Of all the lines in the entries, how many carry the word "standing"? The reply is that number and no more.

[Data for analysis]
^^^^
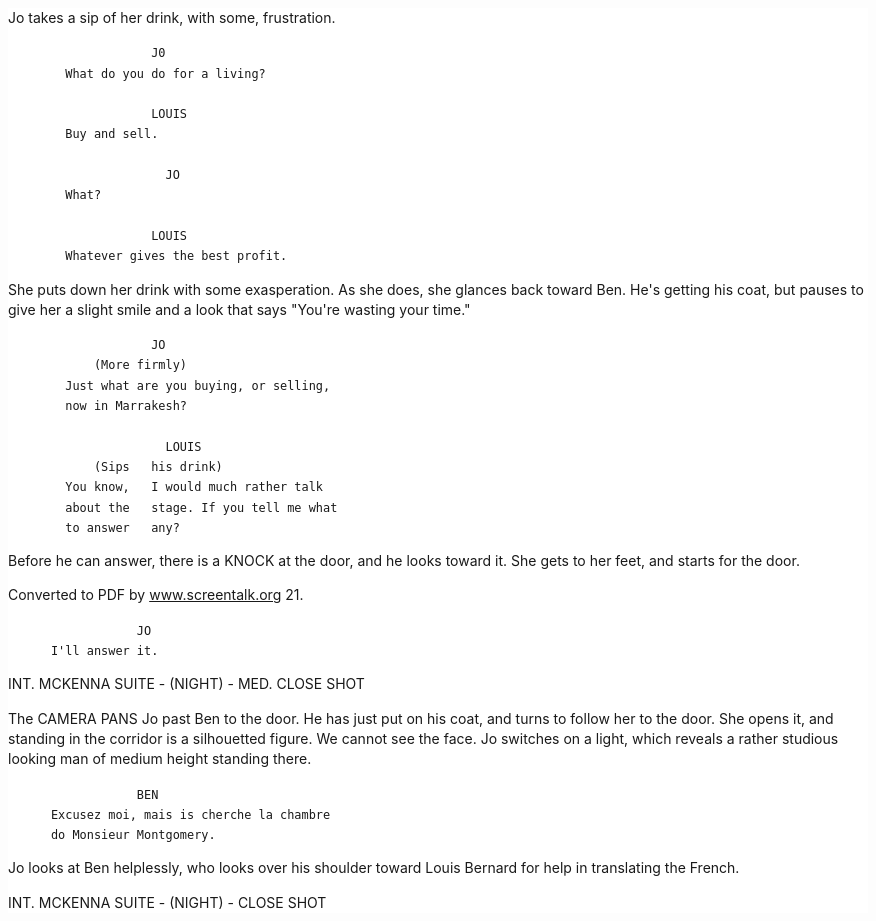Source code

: Jo takes a sip of her drink, with some, frustration.

                        J0
            What do you do for a living?

                        LOUIS
            Buy and sell.

                          JO
            What?

                        LOUIS
            Whatever gives the best profit.

She puts down     her drink with some exasperation. As
she does, she     glances back toward Ben. He's getting
his coat, but     pauses to give her a slight smile and a
look that says     "You're wasting your time."

                        JO
                (More firmly)
            Just what are you buying, or selling,
            now in Marrakesh?

                          LOUIS
                (Sips   his drink)
            You know,   I would much rather talk
            about the   stage. If you tell me what
            to answer   any?

Before he can answer, there is a KNOCK at the door,
and he looks toward it. She gets to her feet, and
starts for the door.

  Converted to PDF by www.screentalk.org                21.



                      JO
          I'll answer it.


INT. MCKENNA SUITE - (NIGHT) - MED. CLOSE SHOT

The CAMERA PANS Jo past Ben to the door. He has just
put on his coat, and turns to follow her to the door.
She opens it, and standing in the corridor is a
silhouetted figure. We cannot see the face. Jo
switches on a light, which reveals a rather studious
looking man of medium height standing there.

                      BEN
          Excusez moi, mais is cherche la chambre
          do Monsieur Montgomery.

Jo looks at Ben helplessly, who looks over his shoulder
toward Louis Bernard for help in translating the French.


INT. MCKENNA SUITE - (NIGHT) - CLOSE SHOT
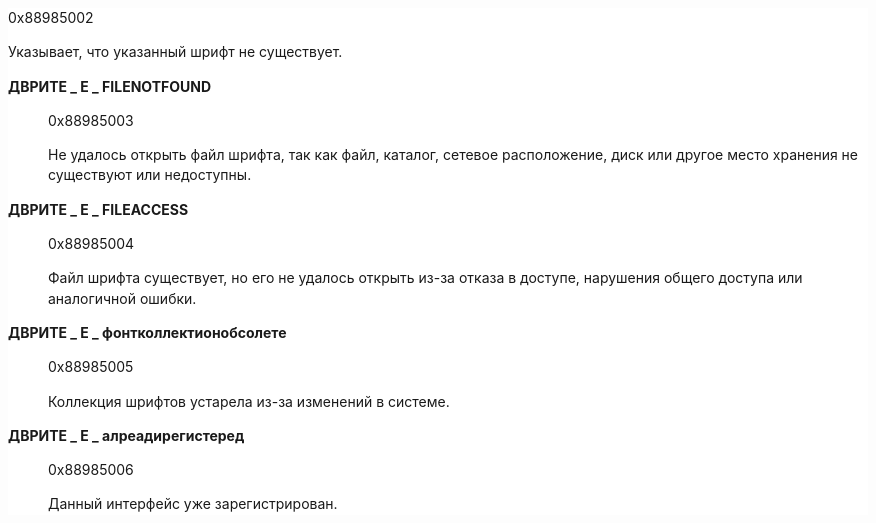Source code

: 0x88985002
</dt> <dt>



Указывает, что указанный шрифт не существует.


</dt> </dl> </dd> <dt>

<span id="DWRITE_E_FILENOTFOUND"></span><span id="dwrite_e_filenotfound"></span>**ДВРИТЕ \_ E \_ FILENOTFOUND**
</dt> <dd> <dl> <dt>

0x88985003
</dt> <dt>



Не удалось открыть файл шрифта, так как файл, каталог, сетевое расположение, диск или другое место хранения не существуют или недоступны.


</dt> </dl> </dd> <dt>

<span id="DWRITE_E_FILEACCESS"></span><span id="dwrite_e_fileaccess"></span>**ДВРИТЕ \_ E \_ FILEACCESS**
</dt> <dd> <dl> <dt>

0x88985004
</dt> <dt>



Файл шрифта существует, но его не удалось открыть из-за отказа в доступе, нарушения общего доступа или аналогичной ошибки.


</dt> </dl> </dd> <dt>

<span id="DWRITE_E_FONTCOLLECTIONOBSOLETE"></span><span id="dwrite_e_fontcollectionobsolete"></span>**ДВРИТЕ \_ E \_ фонтколлектионобсолете**
</dt> <dd> <dl> <dt>

0x88985005
</dt> <dt>



Коллекция шрифтов устарела из-за изменений в системе.


</dt> </dl> </dd> <dt>

<span id="DWRITE_E_ALREADYREGISTERED"></span><span id="dwrite_e_alreadyregistered"></span>**ДВРИТЕ \_ E \_ алреадирегистеред**
</dt> <dd> <dl> <dt>

0x88985006
</dt> <dt>



Данный интерфейс уже зарегистрирован.
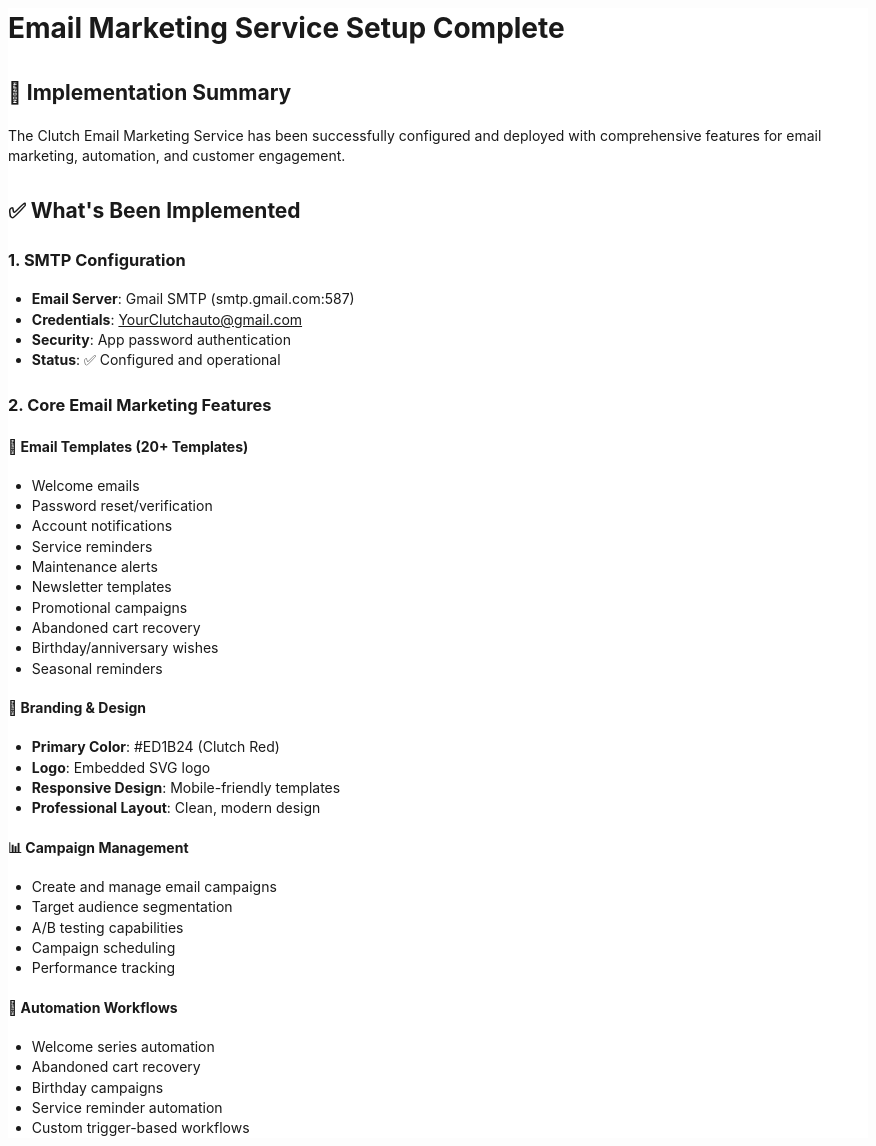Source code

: # Email Marketing Service Setup Complete

## 🎉 Implementation Summary

The Clutch Email Marketing Service has been successfully configured and deployed with comprehensive features for email marketing, automation, and customer engagement.

## ✅ What's Been Implemented

### 1. SMTP Configuration
- **Email Server**: Gmail SMTP (smtp.gmail.com:587)
- **Credentials**: YourClutchauto@gmail.com
- **Security**: App password authentication
- **Status**: ✅ Configured and operational

### 2. Core Email Marketing Features

#### 📧 Email Templates (20+ Templates)
- Welcome emails
- Password reset/verification
- Account notifications
- Service reminders
- Maintenance alerts
- Newsletter templates
- Promotional campaigns
- Abandoned cart recovery
- Birthday/anniversary wishes
- Seasonal reminders

#### 🎨 Branding & Design
- **Primary Color**: #ED1B24 (Clutch Red)
- **Logo**: Embedded SVG logo
- **Responsive Design**: Mobile-friendly templates
- **Professional Layout**: Clean, modern design

#### 📊 Campaign Management
- Create and manage email campaigns
- Target audience segmentation
- A/B testing capabilities
- Campaign scheduling
- Performance tracking

#### 🤖 Automation Workflows
- Welcome series automation
- Abandoned cart recovery
- Birthday campaigns
- Service reminder automation
- Custom trigger-based workflows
^^^^
[Task output] 2